At this same time, on the other side of the country, in Oregon. My sister is in induced labor to have her second child.

My how things change in the course of a year.

Wednesday, January 25, 2006

When Words Fail

It's funny. Some of the times that you feel like you should be on the top of your game as a writer are when you fall flat. It's not quite like writer's block, because writer's block is more like lack of inspiration--at least that has been my experience. It's not because I'm putting too much pressure on myself either. Usually when I do that, I'll come up with something, because I'm in survival mode. It's like the old college effect. You either write and pass the assignment or don't write and certainly fail. It's sink or swim.

Tonight is different.

Tonight is better.

Tonight I know, that no matter what I write, it won't adequately communicate the thoughts and feelings inside of me. Sometimes, but not often, words fail. Usually it requires a lack of a reference point such as when something is beautiful beyond description (like the birth of your child, so I've heard) or something is unspeakably evil (think 9/11).

So here I am trying to wrap my head around something to make it more understandable for those who are reading and I don't know where to start. Maybe it's impossible for you to understand unless you have heard the words, "You have cancer," and then spent the majority of the next year trying to avoid thinking about the what ifs while recovering from surgery, radiation, and chemo. Hard as it is, I have to try, because days like this don't come very often.
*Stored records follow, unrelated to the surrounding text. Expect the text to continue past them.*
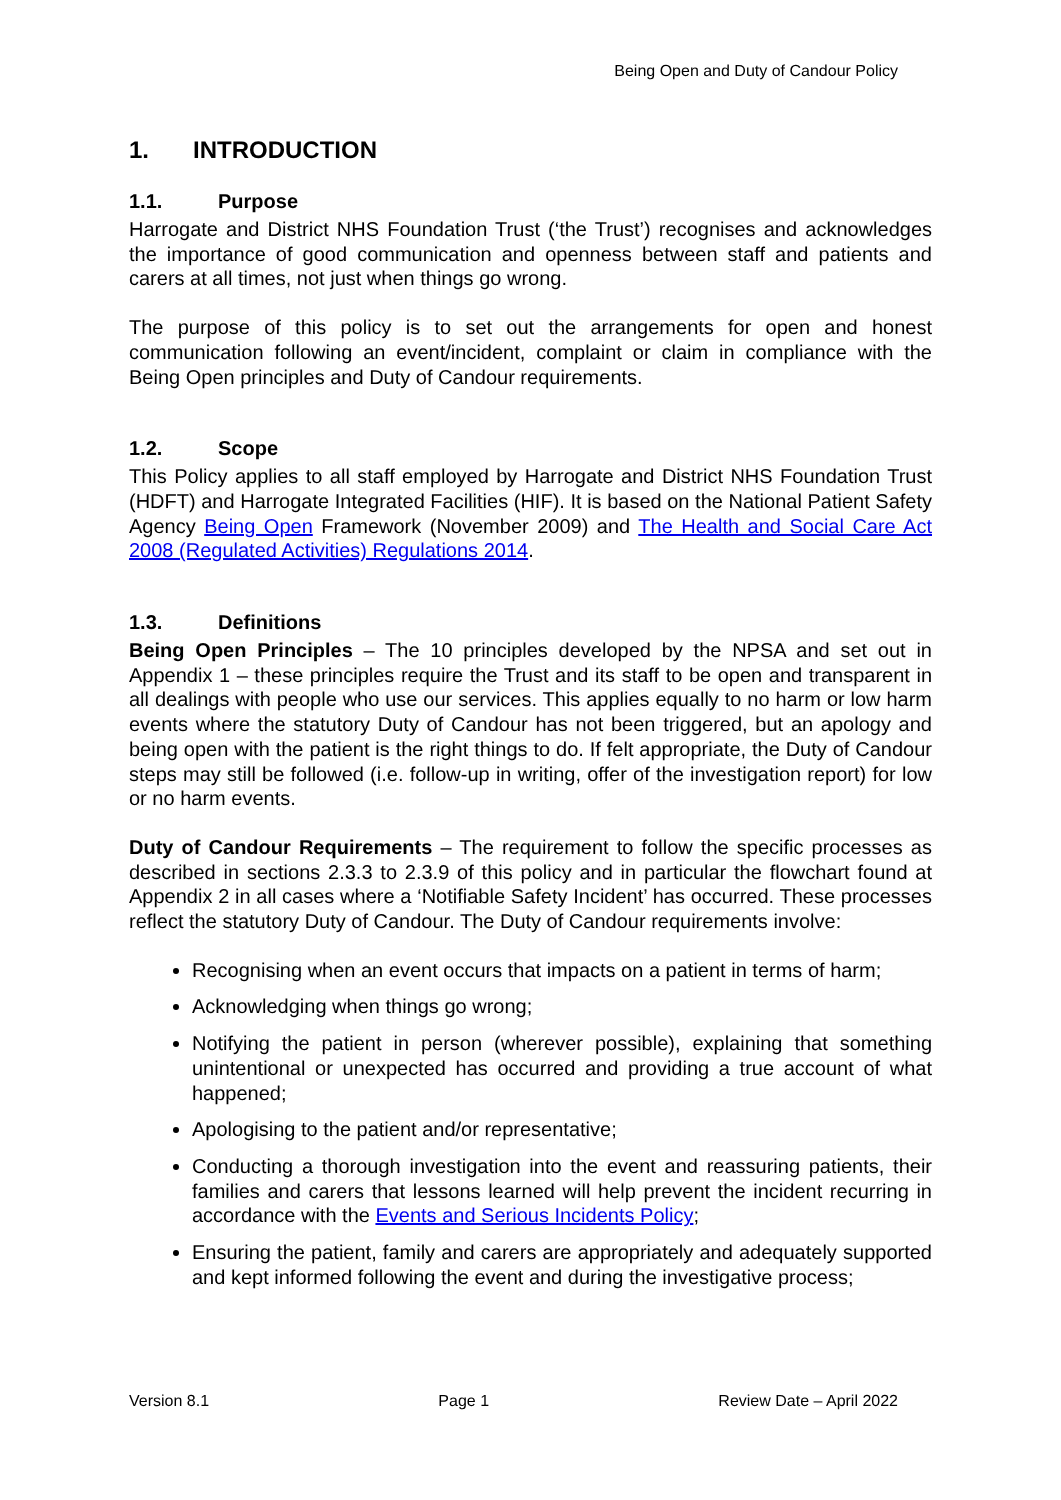Being Open and Duty of Candour Policy
1. INTRODUCTION
1.1. Purpose
Harrogate and District NHS Foundation Trust (‘the Trust’) recognises and acknowledges the importance of good communication and openness between staff and patients and carers at all times, not just when things go wrong.
The purpose of this policy is to set out the arrangements for open and honest communication following an event/incident, complaint or claim in compliance with the Being Open principles and Duty of Candour requirements.
1.2. Scope
This Policy applies to all staff employed by Harrogate and District NHS Foundation Trust (HDFT) and Harrogate Integrated Facilities (HIF). It is based on the National Patient Safety Agency Being Open Framework (November 2009) and The Health and Social Care Act 2008 (Regulated Activities) Regulations 2014.
1.3. Definitions
Being Open Principles – The 10 principles developed by the NPSA and set out in Appendix 1 – these principles require the Trust and its staff to be open and transparent in all dealings with people who use our services. This applies equally to no harm or low harm events where the statutory Duty of Candour has not been triggered, but an apology and being open with the patient is the right things to do. If felt appropriate, the Duty of Candour steps may still be followed (i.e. follow-up in writing, offer of the investigation report) for low or no harm events.
Duty of Candour Requirements – The requirement to follow the specific processes as described in sections 2.3.3 to 2.3.9 of this policy and in particular the flowchart found at Appendix 2 in all cases where a ‘Notifiable Safety Incident’ has occurred. These processes reflect the statutory Duty of Candour. The Duty of Candour requirements involve:
Recognising when an event occurs that impacts on a patient in terms of harm;
Acknowledging when things go wrong;
Notifying the patient in person (wherever possible), explaining that something unintentional or unexpected has occurred and providing a true account of what happened;
Apologising to the patient and/or representative;
Conducting a thorough investigation into the event and reassuring patients, their families and carers that lessons learned will help prevent the incident recurring in accordance with the Events and Serious Incidents Policy;
Ensuring the patient, family and carers are appropriately and adequately supported and kept informed following the event and during the investigative process;
Version 8.1 Page 1 Review Date – April 2022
It's what I was expecting, I guess, my doctor's appointment, I mean. Last Friday, as I outlined in my previous post, I had my first PET scan since my treatment finished up. I was able to withstand the needle and the time alone in the tube, thank God. Today, however, the results of the scan would be made available to me during my check-up with my radiation oncologist. But after going to the doctor every day for nearly two months, the apprehension of "What's the doctor going to say?" wears off and you are left with routine. I forgot somehow that today was not routine.

I forgot, that is, until I heard my doctor say, "The PET scan looked great...better than we expected. It was everything we could have hoped for." Then I remembered that I hadn't heard anything close to resembling that in the past year-and-a-half. And this is where words fail me, because I just don't know what to write.

Like I said, I was expecting to hear good news. But despite the fact that I thought I was prepared to hear the good news and be on my way, I wasn't. I wasn't able to just sit and be told that the cancer, at this check-up anyway, was not there. I wasn't able to not care enough to be deeply affected by what my doctor said. I had too much invested. I had given too many drops of blood, sweat, and tears to not care. My memory flashed back to the mouth sores that were so raw I would spit up blood; the daily ritual of sweating in fear and apprehension as I climbed upon the radiation table; the tears of both the physical and emotional anguish that would surprise me in the middle of the night and the middle of day and sometimes, the middle of a conversation.

Sometimes words are meant to stand alone: "The PET scan looked great!"